The Cresco Opera House, also known as the Cresco Theater, is a historic building located in Cresco, Iowa, United States. The first known theater in Cresco was the Lyric Hall, which opened in 1875. It showed the first movies around 1900. The Family and the Cozy theaters opened around the turn of the century. The Lyric was condemned and torn down in 1913, and the other two were considered substandard. The Cresco Commercial Club held a fundraiser in early 1914 to build an opera house. The Cresco Opera House Company was organized around the same time. The building was completed by the end of the year, and it opened in 1915. It was designed by local engineer Joseph H. Howe, and constructed by local builder Martin Johnson. The musical High Jinks was the first performance held in the theater. The theater, which seats 425, was equipped to show movies and there was a community hall in the basement. It was listed on the National Register of Historic Places in 1981.
There are local legends surrounding the Theater, some go as far as to claiming it's one of the most haunted buildings in the State.
Apparitions of early 20th-century entertainers have been reported on stage, seemingly acting out their old routines.
Witnesses have frequently spotted a solitary man sitting in the dark theater seats. Whenever staff or visitors try to approach him, he vanishes completely.
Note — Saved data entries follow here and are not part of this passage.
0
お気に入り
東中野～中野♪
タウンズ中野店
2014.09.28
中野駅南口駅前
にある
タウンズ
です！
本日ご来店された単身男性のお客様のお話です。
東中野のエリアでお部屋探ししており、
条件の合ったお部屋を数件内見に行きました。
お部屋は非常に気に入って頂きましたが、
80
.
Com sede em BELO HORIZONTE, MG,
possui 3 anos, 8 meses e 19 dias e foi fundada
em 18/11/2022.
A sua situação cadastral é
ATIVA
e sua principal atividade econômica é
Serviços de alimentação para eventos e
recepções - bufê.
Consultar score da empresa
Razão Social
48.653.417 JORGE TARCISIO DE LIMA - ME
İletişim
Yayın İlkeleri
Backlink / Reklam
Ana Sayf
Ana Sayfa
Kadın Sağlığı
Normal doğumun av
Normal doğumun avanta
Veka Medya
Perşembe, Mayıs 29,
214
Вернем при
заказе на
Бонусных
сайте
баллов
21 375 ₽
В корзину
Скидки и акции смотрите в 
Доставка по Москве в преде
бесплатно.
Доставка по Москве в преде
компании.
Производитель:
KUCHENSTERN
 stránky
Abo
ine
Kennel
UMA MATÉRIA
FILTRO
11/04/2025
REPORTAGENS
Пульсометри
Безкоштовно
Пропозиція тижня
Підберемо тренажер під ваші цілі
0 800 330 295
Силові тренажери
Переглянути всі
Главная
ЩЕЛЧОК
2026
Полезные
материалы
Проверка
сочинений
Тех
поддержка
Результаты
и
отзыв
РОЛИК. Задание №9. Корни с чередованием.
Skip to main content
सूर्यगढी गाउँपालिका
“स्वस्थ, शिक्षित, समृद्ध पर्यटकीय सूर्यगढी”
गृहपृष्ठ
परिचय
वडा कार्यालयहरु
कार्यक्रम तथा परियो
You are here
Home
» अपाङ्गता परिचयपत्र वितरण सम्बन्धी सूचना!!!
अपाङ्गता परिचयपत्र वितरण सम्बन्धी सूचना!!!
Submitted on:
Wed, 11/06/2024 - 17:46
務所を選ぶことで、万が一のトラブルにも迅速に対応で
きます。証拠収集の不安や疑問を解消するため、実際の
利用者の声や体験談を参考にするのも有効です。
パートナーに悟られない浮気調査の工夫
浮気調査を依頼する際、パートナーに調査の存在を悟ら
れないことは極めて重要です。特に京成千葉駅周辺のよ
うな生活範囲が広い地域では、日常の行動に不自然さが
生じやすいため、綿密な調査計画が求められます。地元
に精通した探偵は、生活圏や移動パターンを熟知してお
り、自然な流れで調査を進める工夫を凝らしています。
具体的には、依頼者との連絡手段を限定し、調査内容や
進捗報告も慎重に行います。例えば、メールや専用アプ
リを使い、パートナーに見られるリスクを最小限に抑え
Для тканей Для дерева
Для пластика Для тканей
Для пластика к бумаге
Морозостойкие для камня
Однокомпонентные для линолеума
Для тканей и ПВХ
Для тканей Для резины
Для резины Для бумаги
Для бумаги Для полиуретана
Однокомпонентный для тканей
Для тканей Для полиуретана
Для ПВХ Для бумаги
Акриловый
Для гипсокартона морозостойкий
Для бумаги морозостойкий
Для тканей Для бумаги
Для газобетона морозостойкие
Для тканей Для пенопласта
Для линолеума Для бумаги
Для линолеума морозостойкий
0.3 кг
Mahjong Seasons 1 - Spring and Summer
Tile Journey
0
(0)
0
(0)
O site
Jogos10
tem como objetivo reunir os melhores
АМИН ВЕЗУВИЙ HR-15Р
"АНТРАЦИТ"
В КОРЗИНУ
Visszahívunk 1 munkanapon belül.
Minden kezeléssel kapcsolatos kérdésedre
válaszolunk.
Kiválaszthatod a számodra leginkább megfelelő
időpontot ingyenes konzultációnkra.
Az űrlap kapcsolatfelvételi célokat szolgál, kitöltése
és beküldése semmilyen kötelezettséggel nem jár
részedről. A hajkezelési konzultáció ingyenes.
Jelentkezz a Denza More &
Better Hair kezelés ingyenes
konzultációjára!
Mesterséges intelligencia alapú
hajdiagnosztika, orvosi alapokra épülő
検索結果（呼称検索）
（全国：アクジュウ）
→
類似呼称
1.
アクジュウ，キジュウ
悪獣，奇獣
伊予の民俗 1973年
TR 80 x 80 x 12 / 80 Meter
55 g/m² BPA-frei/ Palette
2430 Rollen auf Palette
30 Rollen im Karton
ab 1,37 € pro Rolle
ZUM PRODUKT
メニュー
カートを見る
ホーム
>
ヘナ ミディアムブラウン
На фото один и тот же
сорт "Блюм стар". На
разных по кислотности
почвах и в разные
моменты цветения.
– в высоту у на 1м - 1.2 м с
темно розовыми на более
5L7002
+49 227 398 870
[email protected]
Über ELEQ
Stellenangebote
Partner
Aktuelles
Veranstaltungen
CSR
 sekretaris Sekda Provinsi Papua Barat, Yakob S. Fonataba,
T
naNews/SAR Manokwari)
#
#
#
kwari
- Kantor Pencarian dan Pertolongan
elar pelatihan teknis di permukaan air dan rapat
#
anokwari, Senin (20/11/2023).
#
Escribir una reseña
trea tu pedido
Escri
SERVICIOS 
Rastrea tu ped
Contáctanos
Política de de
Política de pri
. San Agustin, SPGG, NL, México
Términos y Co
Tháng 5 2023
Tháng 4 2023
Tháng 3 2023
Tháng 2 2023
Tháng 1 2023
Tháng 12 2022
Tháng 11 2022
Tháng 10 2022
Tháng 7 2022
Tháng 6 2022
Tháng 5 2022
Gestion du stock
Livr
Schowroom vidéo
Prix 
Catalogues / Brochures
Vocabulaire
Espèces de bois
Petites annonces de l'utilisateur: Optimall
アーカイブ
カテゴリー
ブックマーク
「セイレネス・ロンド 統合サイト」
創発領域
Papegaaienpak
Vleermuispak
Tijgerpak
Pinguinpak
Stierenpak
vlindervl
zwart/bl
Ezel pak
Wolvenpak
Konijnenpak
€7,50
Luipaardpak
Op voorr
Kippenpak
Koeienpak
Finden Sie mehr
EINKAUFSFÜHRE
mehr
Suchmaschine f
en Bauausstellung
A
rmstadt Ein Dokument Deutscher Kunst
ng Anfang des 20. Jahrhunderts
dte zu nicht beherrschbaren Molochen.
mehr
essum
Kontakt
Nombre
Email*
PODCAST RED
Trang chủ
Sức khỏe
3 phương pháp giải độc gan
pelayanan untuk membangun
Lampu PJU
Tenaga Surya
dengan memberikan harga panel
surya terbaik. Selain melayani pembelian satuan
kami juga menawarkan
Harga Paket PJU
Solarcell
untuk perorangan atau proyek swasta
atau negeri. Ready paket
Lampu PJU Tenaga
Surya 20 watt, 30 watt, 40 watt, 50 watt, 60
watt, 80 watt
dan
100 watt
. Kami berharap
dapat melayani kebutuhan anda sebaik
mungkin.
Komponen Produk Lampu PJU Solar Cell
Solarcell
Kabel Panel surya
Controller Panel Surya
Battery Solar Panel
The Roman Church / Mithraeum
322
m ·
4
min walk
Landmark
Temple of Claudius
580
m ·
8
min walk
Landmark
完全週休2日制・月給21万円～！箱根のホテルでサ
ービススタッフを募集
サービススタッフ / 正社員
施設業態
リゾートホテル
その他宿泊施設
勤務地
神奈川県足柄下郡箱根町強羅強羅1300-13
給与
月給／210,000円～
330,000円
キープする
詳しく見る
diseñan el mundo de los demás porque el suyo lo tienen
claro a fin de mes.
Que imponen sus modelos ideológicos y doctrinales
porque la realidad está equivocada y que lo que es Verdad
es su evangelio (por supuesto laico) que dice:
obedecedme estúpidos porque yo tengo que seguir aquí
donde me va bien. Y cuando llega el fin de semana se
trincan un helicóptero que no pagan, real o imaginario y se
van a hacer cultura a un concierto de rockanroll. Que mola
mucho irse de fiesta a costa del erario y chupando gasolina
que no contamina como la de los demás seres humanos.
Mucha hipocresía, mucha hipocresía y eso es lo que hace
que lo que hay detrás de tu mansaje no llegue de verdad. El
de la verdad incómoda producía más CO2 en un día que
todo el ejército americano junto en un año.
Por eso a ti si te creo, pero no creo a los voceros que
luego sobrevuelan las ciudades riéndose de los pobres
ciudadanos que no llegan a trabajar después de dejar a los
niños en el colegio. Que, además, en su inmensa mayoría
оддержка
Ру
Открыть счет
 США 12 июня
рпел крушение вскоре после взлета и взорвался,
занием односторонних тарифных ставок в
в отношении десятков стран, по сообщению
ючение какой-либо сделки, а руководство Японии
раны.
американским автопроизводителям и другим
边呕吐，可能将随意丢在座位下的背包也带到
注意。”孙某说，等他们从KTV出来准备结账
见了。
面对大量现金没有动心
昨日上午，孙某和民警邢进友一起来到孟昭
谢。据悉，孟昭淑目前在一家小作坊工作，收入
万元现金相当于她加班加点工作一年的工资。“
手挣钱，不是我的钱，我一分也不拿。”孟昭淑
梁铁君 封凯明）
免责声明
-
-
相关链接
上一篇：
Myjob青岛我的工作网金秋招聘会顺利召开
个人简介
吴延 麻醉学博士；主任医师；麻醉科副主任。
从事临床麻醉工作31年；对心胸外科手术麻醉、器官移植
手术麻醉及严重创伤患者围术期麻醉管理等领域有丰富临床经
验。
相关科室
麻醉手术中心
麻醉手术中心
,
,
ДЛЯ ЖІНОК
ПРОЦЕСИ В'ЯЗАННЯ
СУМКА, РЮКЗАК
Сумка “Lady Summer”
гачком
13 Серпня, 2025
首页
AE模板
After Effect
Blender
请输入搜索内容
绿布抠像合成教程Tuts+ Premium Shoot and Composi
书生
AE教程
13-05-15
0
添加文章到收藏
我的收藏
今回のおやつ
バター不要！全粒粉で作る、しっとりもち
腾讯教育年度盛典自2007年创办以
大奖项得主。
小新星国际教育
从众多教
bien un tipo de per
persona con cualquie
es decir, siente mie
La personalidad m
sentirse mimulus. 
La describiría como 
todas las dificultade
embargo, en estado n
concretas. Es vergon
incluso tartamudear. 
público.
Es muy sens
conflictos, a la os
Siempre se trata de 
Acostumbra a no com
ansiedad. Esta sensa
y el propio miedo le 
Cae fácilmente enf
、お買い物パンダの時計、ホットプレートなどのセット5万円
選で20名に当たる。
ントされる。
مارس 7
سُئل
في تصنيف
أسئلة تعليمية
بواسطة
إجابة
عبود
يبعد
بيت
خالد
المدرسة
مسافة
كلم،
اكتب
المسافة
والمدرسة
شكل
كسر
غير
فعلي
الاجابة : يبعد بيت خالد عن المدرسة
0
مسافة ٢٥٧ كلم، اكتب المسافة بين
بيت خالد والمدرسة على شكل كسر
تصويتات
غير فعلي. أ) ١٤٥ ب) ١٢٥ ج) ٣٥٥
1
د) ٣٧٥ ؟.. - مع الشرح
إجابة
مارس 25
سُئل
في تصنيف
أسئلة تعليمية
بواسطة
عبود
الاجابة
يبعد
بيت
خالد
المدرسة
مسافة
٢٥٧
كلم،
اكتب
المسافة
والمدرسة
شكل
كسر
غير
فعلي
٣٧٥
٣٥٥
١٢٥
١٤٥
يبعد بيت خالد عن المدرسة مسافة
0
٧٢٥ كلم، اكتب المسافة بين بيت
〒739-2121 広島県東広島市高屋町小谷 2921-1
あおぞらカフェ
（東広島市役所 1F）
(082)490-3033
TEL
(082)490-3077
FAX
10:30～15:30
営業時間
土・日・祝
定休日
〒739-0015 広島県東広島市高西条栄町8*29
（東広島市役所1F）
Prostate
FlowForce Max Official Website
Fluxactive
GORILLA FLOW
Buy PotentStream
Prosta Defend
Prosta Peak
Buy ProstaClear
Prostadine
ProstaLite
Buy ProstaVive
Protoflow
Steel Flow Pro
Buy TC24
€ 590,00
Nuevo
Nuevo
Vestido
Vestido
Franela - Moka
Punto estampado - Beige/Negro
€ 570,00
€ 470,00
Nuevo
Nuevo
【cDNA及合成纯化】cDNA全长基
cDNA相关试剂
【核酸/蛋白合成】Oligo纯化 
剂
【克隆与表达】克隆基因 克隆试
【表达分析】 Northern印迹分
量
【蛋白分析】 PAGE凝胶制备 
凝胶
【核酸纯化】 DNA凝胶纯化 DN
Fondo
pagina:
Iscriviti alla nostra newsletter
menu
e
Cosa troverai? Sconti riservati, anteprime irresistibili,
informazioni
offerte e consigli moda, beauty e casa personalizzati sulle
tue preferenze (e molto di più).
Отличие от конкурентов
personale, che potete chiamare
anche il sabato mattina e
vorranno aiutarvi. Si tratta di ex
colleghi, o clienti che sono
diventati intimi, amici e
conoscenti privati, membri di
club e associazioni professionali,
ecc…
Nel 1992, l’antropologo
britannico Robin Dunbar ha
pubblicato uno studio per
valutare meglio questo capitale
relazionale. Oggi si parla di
On the upper levels and near the old catwalk, people have reported the chilling sound of a woman screaming, despite nobody being upstairs.
(In 1914 or 1915 someone fell off the catwalk.)
Disembodied footsteps are frequently heard pacing in the upper costume room (the former apartment above the lobby) and balcony after hours. Faint, inexplicable music has also been recorded after the final movie credits roll.
The theater experiences frequent, unexplainable flickering of lights, phantom equipment disruptions, and moving objects, particularly in the basement and projection areas
The venue embraced its reputation by hosting public paranormal events, including the May 2026 "Echoes of Cresco Theatre: A Psychic Experience". The theater is even available for private paranormal group rentals under staff supervision.